[gabemart]

After a first look, it seems like this hack involves setting a custom cursor, which is defined as a canvas image that is 128 px tall. This 128px high image is mostly transparent, and has a fake "cursor" image at the top of it. The bottom of this image tracks your real cursor, and the fake cursor at the top of the image makes it seem like your real cursor is hovering over the browser chrome, when in fact it is ~128px lower than it appears. The rest of the effect is achieved via animating the canvas used for the custom cursor.

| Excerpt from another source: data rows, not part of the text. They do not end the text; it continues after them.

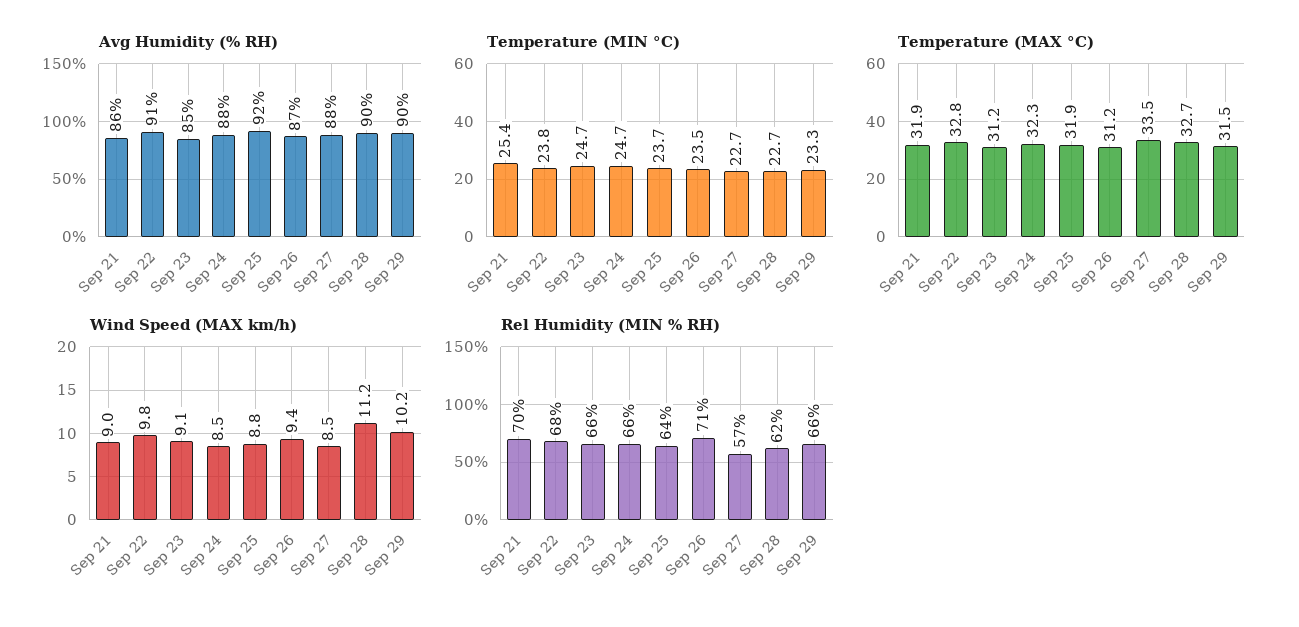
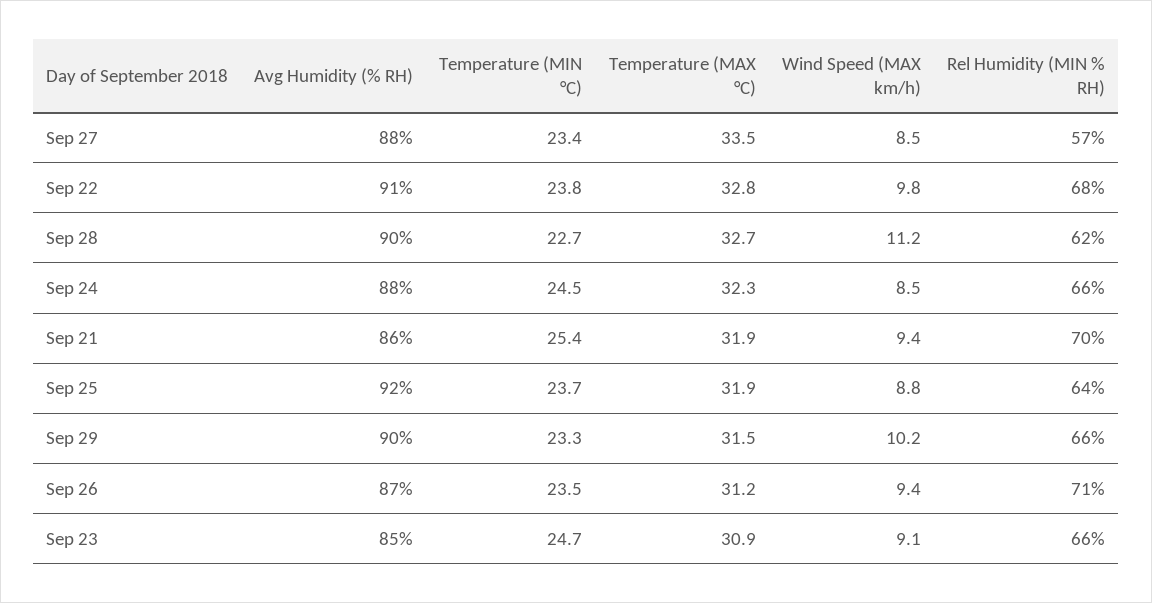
  {
    "Avg Humidity (% RH)": {
      "Sep 21": 86,
      "Sep 22": 91,
      "Sep 23": 85,
      "Sep 24": 88,
      "Sep 25": 92,
      "Sep 26": 87,
      "Sep 27": 88,
      "Sep 28": 90,
      "Sep 29": 90
    },
    "Temperature (MIN °C)": {
      "Sep 21": 25.4,
      "Sep 22": 23.8,
      "Sep 23": 24.7,
-     "Sep 24": 24.7,
+     "Sep 24": 24.5,
      "Sep 25": 23.7,
      "Sep 26": 23.5,
-     "Sep 27": 22.7,
+     "Sep 27": 23.4,
      "Sep 28": 22.7,
      "Sep 29": 23.3
    },
    "Temperature (MAX °C)": {
      "Sep 21": 31.9,
      "Sep 22": 32.8,
-     "Sep 23": 31.2,
+     "Sep 23": 30.9,
      "Sep 24": 32.3,
      "Sep 25": 31.9,
      "Sep 26": 31.2,
      "Sep 27": 33.5,
      "Sep 28": 32.7,
      "Sep 29": 31.5
    },
    "Wind Speed (MAX km/h)": {
-     "Sep 21": 9,
+     "Sep 21": 9.4,
      "Sep 22": 9.8,
      "Sep 23": 9.1,
      "Sep 24": 8.5,
      "Sep 25": 8.8,
      "Sep 26": 9.4,
      "Sep 27": 8.5,
      "Sep 28": 11.2,
      "Sep 29": 10.2
    },
    "Rel Humidity (MIN % RH)": {
      "Sep 21": 70,
      "Sep 22": 68,
      "Sep 23": 66,
      "Sep 24": 66,
      "Sep 25": 64,
      "Sep 26": 71,
      "Sep 27": 57,
      "Sep 28": 62,
      "Sep 29": 66
    }
  }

In terms of mitigation, it seems like at a minimum custom cursors should never be rendered outside the bounds of the page content.

[jamesfisher]

Hello! Author here (along with my inspiration benjaminbenben). This explanation is perfect. And yes, I think the TODO is to not render the custom cursor outside the viewport.

[Mithaldu]

Are you sure that is possible?

At least on Windows, i'm reasonably sure all the API does is tell the OS which image to render as cursor and the cursor is rendered entirely by the OS; meaning there's no control over whether the cursor is being rendered partially outside the viewport or not.

Solutions where the browser would have enough control would likely require rendering the cursor by itself, which would impart it noticable input latency.

Edit: Quick addition of a bounding box to the demo: https://wchristian.github.io/cursory-hack/

[jabiko]

The browser could check whether the cursor image would be painted outside the page viewport.

In this case the browser could create a clipped version of the cursor image and set it as the new cursor.

[Mithaldu]

That would be very expensive computationally, and as seen in the padlock, accompanied by latency and jitter.

It would also break the case where pages have legit uses for crosshair style cursors, or cursors that are rotated 180° in order to not overlay contents.

[pingec]

Thanks for the explanation. Most informative comment.